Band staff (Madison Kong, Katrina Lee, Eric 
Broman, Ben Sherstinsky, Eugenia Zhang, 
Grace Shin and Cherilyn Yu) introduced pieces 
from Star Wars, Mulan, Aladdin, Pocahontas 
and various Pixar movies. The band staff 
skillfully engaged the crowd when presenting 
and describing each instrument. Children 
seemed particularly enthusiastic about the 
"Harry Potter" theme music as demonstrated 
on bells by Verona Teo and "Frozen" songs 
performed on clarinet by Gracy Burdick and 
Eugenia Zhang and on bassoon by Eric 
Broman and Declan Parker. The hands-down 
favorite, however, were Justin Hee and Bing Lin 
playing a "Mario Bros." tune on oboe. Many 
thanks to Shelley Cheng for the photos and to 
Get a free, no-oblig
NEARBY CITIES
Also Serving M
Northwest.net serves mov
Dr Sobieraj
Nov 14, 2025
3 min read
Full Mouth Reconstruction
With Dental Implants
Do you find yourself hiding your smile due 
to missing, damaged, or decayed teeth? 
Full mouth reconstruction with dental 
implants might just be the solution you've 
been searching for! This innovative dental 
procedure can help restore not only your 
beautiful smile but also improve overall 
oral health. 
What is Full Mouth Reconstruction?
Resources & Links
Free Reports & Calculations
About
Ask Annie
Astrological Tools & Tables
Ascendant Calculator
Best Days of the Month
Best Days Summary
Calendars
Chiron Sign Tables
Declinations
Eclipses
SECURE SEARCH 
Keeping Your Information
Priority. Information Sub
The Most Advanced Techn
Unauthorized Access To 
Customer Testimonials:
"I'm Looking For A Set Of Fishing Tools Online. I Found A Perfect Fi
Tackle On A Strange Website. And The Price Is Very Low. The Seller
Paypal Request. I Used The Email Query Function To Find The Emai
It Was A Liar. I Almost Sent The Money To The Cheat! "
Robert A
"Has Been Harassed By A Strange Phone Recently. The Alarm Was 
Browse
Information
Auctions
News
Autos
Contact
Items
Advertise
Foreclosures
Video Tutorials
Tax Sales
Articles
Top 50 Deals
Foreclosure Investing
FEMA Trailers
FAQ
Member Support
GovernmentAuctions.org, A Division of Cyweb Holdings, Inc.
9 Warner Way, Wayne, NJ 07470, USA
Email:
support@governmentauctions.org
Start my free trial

###

## ASSIGNMENT:
Reproduce the text of the data above line for line, without changing a single character.

## YOUR SOLUTION:
Band staff (Madison Kong, Katrina Lee, Eric 
Broman, Ben Sherstinsky, Eugenia Zhang, 
Grace Shin and Cherilyn Yu) introduced pieces 
from Star Wars, Mulan, Aladdin, Pocahontas 
and various Pixar movies. The band staff 
skillfully engaged the crowd when presenting 
and describing each instrument. Children 
seemed particularly enthusiastic about the 
"Harry Potter" theme music as demonstrated 
on bells by Verona Teo and "Frozen" songs 
performed on clarinet by Gracy Burdick and 
Eugenia Zhang and on bassoon by Eric 
Broman and Declan Parker. The hands-down 
favorite, however, were Justin Hee and Bing Lin 
playing a "Mario Bros." tune on oboe. Many 
thanks to Shelley Cheng for the photos and to 
Get a free, no-oblig
NEARBY CITIES
Also Serving M
Northwest.net serves mov
Dr Sobieraj
Nov 14, 2025
3 min read
Full Mouth Reconstruction
With Dental Implants
Do you find yourself hiding your smile due 
to missing, damaged, or decayed teeth? 
Full mouth reconstruction with dental 
implants might just be the solution you've 
been searching for! This innovative dental 
procedure can help restore not only your 
beautiful smile but also improve overall 
oral health. 
What is Full Mouth Reconstruction?
Resources & Links
Free Reports & Calculations
About
Ask Annie
Astrological Tools & Tables
Ascendant Calculator
Best Days of the Month
Best Days Summary
Calendars
Chiron Sign Tables
Declinations
Eclipses
SECURE SEARCH 
Keeping Your Information
Priority. Information Sub
The Most Advanced Techn
Unauthorized Access To 
Customer Testimonials:
"I'm Looking For A Set Of Fishing Tools Online. I Found A Perfect Fi
Tackle On A Strange Website. And The Price Is Very Low. The Seller
Paypal Request. I Used The Email Query Function To Find The Emai
It Was A Liar. I Almost Sent The Money To The Cheat! "
Robert A
"Has Been Harassed By A Strange Phone Recently. The Alarm Was 
Browse
Information
Auctions
News
Autos
Contact
Items
Advertise
Foreclosures
Video Tutorials
Tax Sales
Articles
Top 50 Deals
Foreclosure Investing
FEMA Trailers
FAQ
Member Support
GovernmentAuctions.org, A Division of Cyweb Holdings, Inc.
9 Warner Way, Wayne, NJ 07470, USA
Email:
support@governmentauctions.org
Start my free trial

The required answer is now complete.